(ACTIVITY) Locate every line in the data below that contains the word "Broadcast" and copy each of those lines. Uppercase and lowercase letters must match.

(RECORD EXCERPTS)
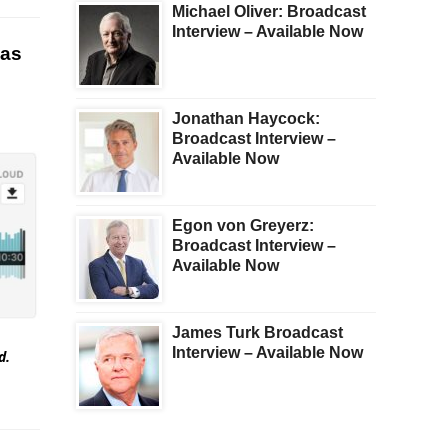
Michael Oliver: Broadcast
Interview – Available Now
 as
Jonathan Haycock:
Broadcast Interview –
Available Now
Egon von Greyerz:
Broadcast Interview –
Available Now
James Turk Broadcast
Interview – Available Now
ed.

* * *

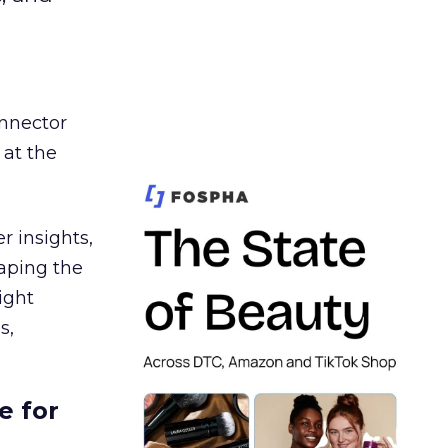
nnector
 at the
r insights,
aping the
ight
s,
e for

(TASK OUTPUT)
Michael Oliver: Broadcast
Broadcast Interview –
Broadcast Interview –
James Turk Broadcast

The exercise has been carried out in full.